I’m a 2nd year ID student and because of some nice transfer credits from AP courses and high school classes, I have some wiggle room in my schedual. I’m planning ahead for the next few years trying to figure out how to use this time in the most judicious and exciting way. I’ve been thinking that I’d like to take a minor, but I haven’t nailed down what I want to minor in! My school (Philadelphia University) is known for their Textile Design and Textile Engineering programs and that is something I’m interested in, but I’m not sure it would benefit my career in the long run. I could also go for a Graphic Design major which may be more useful for learning to communicate my ideas in a compelling way. There are plenty of other options and even the ability to make a “custom” minor out of a set of classes in one major. I’m just not sure how to decide what will be the most worth while in the long run!
I agree that the biggest question is what interests you. ID can be taken many different directions and for each one there’s probably a minor that could help.
Textile design certainly could be a practical choice if you were interested in softgoods (bags, cases, shoes, various gear) or furniture design. As mentioned above, graphic is good if you may veer towards interaction design or possibly some ID that is a bit more “graphical” or communicative.

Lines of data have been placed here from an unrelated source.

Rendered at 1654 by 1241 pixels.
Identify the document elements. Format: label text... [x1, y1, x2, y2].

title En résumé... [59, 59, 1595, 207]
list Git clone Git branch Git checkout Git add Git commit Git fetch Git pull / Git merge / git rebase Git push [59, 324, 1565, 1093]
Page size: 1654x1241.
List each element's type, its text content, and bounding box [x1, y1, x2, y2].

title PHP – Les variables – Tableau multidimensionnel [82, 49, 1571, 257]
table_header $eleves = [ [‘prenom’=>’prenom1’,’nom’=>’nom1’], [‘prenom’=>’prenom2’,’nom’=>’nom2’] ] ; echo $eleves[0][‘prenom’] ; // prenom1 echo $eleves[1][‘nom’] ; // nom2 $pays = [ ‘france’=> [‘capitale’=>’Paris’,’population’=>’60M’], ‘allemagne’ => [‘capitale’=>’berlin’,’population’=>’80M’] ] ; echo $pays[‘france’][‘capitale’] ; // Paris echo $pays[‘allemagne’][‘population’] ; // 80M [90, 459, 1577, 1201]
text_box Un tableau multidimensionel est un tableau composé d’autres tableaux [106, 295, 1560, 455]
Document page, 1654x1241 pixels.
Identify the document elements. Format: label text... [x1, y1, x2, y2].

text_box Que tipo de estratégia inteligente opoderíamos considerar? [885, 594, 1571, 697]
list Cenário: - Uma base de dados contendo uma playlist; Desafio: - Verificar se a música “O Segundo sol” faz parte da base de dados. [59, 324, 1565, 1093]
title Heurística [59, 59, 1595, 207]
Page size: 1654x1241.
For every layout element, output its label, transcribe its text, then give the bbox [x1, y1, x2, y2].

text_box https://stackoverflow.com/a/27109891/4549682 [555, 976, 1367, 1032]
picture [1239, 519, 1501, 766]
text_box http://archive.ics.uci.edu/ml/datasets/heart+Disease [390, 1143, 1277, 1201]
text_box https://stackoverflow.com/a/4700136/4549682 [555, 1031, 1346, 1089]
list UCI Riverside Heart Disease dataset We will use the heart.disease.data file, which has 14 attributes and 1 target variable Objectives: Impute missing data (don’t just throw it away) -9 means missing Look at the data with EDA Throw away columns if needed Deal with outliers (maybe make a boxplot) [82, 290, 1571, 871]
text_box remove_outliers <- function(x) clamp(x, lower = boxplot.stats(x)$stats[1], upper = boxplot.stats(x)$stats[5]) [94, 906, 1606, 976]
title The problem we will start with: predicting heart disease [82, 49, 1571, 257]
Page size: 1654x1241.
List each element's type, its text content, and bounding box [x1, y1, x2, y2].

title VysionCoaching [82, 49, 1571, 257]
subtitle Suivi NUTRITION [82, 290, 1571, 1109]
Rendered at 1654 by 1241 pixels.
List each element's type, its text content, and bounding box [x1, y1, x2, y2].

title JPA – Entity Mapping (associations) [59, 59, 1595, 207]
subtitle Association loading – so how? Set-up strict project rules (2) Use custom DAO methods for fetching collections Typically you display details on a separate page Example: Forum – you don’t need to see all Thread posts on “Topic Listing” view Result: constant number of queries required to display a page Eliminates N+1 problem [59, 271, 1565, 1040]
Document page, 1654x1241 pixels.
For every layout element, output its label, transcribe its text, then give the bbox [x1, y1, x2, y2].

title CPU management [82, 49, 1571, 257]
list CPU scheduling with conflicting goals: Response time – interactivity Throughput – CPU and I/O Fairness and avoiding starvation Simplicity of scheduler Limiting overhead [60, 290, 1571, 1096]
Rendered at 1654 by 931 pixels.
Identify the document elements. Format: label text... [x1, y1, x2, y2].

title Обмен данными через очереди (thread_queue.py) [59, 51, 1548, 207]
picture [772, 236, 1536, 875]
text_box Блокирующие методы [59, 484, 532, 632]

If you’re just trying to up your presentation game I’d just take one graphic design basics course and choose another minor. I got minors in Sociology/Anthropology and Mechanical Engineering Technology and enjoyed both. Sociology/Anthropology is less directly applicable unless you’re going towards design research (then it’s practically required), but it does help with understanding people a bit. Mechanical Engineering Technology (a more practical, less theoretical variant of Mechanical Engineering) is useful daily for me in building strong structures, creating mechanisms, and understanding manufacturing processes.
There are lots of others as well. Ceramics, jewelry, sculpture, electrical engineering, computer science, business, and probably others could all be useful depending on your design sensibilities and intended career path.